Capital Safety sells harnesses, lanyards and other gear for workers in construction, mining and other industrial sectors. It stands to expand 3M’s personal safety business, which includes respirators, protective eyewear and safety apparel.
3M, which also makes Post-it notes and Scotch tape along with a variety of adhesives, films and abrasives, pointed to rapidly growing demand for protective gear fueled by increasing worker-safety regulations globally.
The personal protective equipment market is more than $25 billion globally, and growing by 3 percent to 4 percent a year, according to 3M. The market for fall-protection gear that involves Capital Safety’s products is $1.6 billion, but rising by 5 percent or more.
St. Paul, Minnesota-based 3M put the Capital Safety deal’s value at $2.5 billion, including about $700 million in net debt. Headquartered in nearby Bloomington with about 1,500 employees, Capital Safety recorded $430 million in sales in its latest fiscal year and has increased revenue by 10 percent a year on average over the past four years, according to 3M.
That growth rate made the deal more palatable to some analysts, who deemed the purchase price expensive at 14 times annual earnings before interest, taxes, depreciation and amortization.
Morningstar analyst Barbara Noverini said the deal was a good strategic fit, in part because of 3M’s potential to use its technologies to improve Capital Safety’s products, such as by adding reflective webbing to a safety harness.
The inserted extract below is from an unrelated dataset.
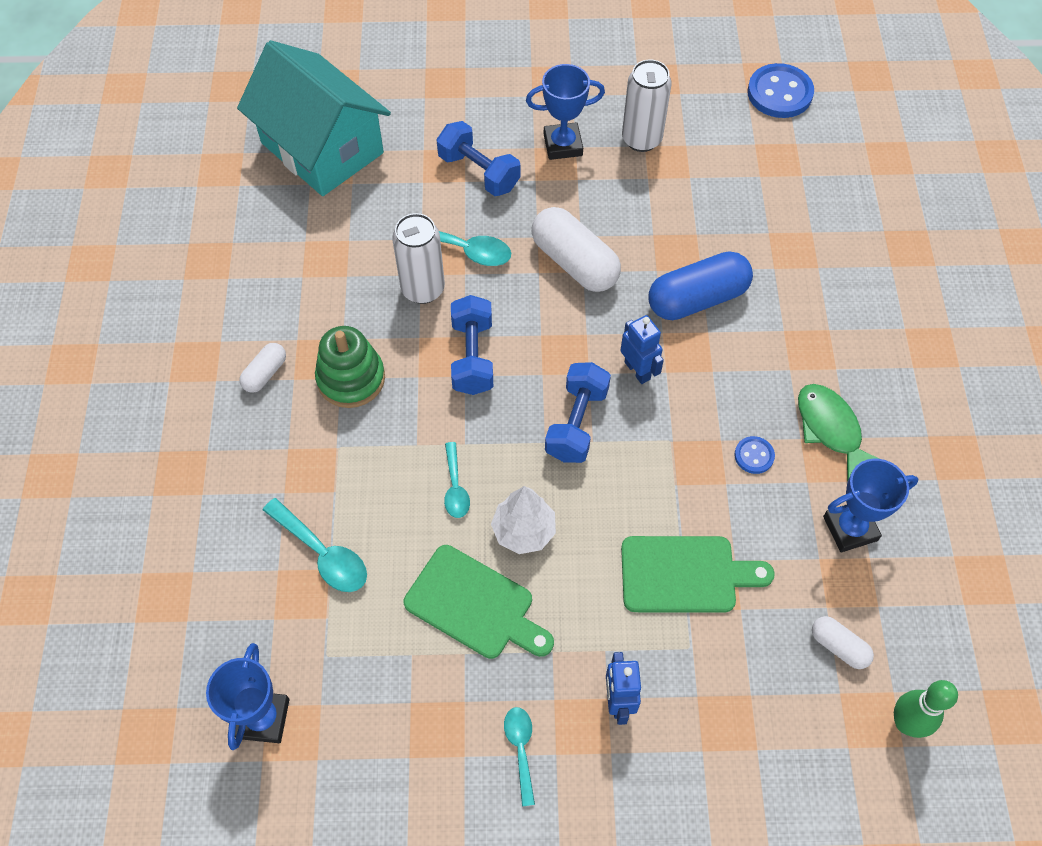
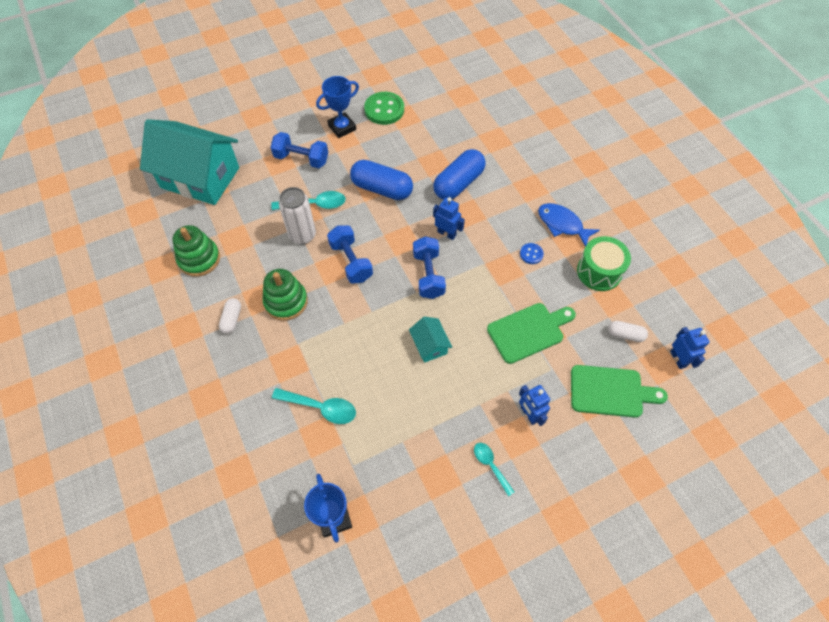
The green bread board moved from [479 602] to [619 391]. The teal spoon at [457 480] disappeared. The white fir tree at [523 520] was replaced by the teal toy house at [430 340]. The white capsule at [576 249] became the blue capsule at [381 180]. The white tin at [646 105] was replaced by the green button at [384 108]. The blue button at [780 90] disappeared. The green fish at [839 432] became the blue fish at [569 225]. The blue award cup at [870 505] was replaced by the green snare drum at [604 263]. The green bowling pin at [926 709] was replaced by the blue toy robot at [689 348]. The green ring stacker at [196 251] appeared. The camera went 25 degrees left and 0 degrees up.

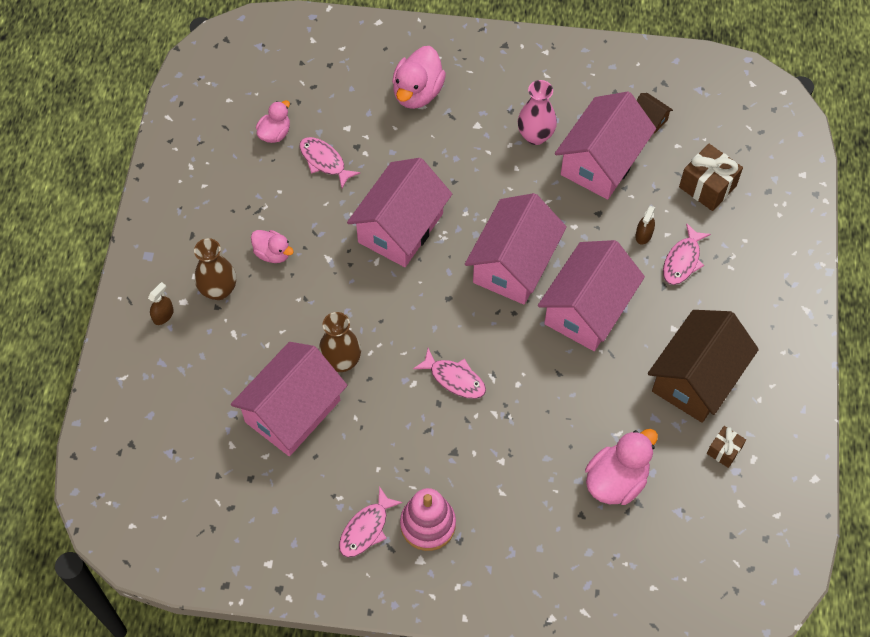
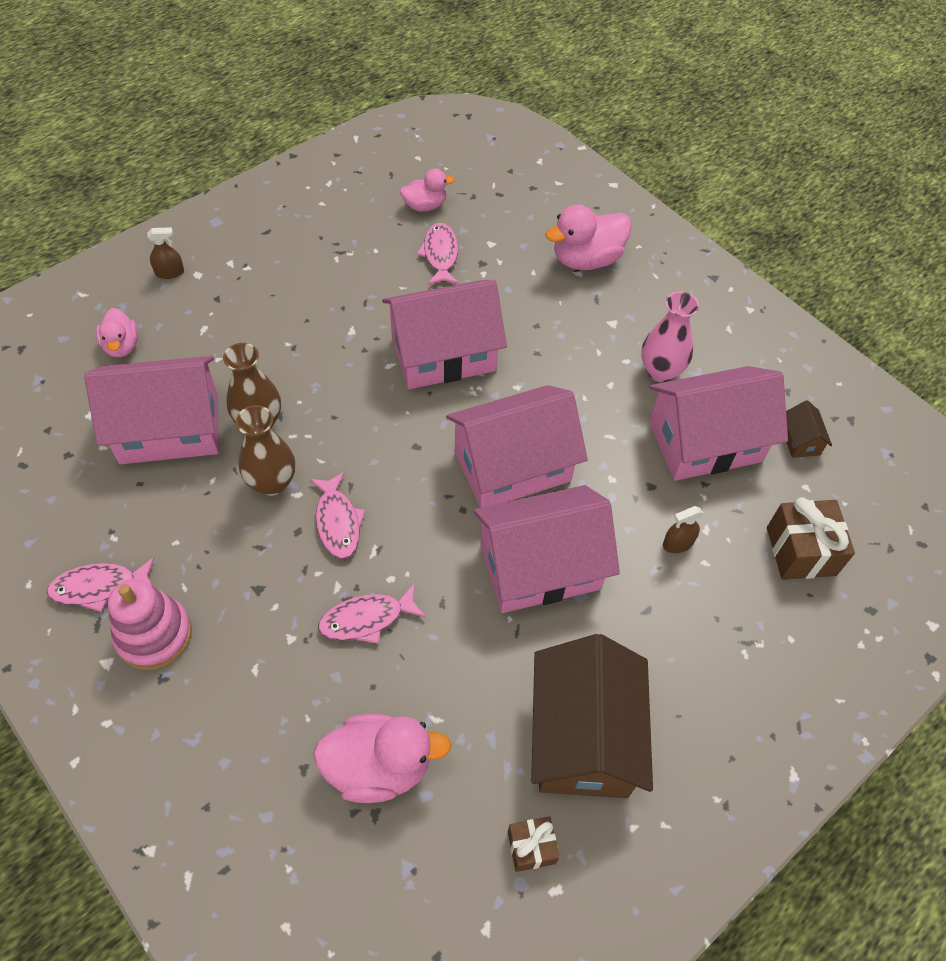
The brown tall vase moved from [215 269] to [265 450]. The rosy toy duck moved from [272 246] to [117 332]. The brown toy house at [703 366] turned 75 degrees counterclockwise. The rosy fish moved from [687 254] to [372 613]. The camera went 40 degrees right and 5 degrees down.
Under KKR, Capital Safety expanded internationally, with new manufacturing and training facilities in China. It quadrupled its business in Brazil and grew its business revenue in the Middle East and Africa by more than 80 percent.
“Inge Thulin and I have been talking for a while, we had dinner in New York, we agreed to do it fast, and that was it,” Pete Stavros, the head of KKR’s industrials investment team, told Reuters. “It shows you he has a strategic mindset, he decided to fill out 3M’s line in safety products with a global leader.”
KKR stands to make three times its $615 million equity investment in Capital Safety, according to a person familiar with the matter who asked not to be identified discussing confidential information.
3M expects the deal to close in the third quarter and for it to add 12 cents to earnings per share in the first year, when excluding purchase accounting adjustments and one-time costs.
Analysts on average expect 2015 earnings of $7.93 per share on $31.1 billion in sales for 3M, according to Thomson Reuters I/B/E/S.
Until now, 3M’s biggest deal was the roughly $1.35 billion purchase of filtration company Cuno 10 years ago, a company spokeswoman said.